| Your instructions |
Determine how many of the lines below contain the word "selected", and reply with that number alone.

| Provided information |
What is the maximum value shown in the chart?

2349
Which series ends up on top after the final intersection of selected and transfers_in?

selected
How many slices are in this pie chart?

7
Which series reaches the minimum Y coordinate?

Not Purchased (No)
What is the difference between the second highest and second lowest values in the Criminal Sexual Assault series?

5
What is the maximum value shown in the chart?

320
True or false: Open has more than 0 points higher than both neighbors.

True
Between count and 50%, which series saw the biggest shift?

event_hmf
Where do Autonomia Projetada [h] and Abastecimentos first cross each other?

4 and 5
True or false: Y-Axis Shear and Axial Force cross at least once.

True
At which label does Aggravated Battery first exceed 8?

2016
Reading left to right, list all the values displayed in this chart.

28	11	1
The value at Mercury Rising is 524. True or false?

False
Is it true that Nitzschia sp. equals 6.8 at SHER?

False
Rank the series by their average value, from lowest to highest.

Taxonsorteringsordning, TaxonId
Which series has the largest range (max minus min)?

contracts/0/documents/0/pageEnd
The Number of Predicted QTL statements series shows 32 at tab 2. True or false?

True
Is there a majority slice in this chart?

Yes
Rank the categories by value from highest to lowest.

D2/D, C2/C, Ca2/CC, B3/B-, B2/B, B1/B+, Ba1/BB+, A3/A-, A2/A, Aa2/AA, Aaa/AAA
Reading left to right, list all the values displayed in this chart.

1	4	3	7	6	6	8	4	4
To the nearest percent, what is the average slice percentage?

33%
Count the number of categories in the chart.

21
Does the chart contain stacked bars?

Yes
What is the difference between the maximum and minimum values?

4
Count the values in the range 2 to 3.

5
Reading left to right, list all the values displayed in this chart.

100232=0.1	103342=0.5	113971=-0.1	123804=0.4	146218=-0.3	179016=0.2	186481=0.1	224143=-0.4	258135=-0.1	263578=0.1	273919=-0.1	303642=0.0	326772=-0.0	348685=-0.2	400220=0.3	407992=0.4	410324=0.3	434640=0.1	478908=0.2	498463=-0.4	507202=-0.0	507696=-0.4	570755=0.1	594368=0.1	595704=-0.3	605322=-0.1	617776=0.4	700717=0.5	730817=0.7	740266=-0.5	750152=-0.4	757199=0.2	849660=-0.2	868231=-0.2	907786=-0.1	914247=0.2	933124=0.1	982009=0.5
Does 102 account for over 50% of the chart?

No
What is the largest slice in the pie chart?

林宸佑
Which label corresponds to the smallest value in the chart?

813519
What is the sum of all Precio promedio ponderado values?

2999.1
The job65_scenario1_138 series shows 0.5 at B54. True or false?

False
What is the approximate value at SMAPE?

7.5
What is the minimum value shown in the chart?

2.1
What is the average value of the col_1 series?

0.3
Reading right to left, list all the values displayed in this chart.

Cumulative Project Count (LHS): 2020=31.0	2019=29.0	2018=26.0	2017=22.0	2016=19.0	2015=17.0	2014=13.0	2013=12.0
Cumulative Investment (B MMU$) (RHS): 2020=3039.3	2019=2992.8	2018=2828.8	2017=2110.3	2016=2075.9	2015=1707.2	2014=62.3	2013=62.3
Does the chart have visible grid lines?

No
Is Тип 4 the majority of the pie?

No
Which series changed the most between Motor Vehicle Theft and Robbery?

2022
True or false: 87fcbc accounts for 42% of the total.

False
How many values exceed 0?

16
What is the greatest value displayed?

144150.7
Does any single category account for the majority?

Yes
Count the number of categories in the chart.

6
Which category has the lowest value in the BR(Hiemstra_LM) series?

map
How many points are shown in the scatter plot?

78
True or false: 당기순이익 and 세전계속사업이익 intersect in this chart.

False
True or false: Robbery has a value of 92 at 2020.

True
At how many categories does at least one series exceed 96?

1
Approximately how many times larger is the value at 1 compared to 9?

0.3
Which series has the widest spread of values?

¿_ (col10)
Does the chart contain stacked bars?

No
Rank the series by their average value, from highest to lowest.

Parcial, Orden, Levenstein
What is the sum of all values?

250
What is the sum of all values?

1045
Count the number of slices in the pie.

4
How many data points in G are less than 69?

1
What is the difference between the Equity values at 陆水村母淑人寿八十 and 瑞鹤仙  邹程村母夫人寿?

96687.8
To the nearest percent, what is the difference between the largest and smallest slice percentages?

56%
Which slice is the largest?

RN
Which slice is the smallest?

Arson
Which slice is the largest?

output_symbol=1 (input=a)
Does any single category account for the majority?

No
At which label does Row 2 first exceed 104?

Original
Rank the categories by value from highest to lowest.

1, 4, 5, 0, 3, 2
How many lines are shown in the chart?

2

| Answer to this task |
2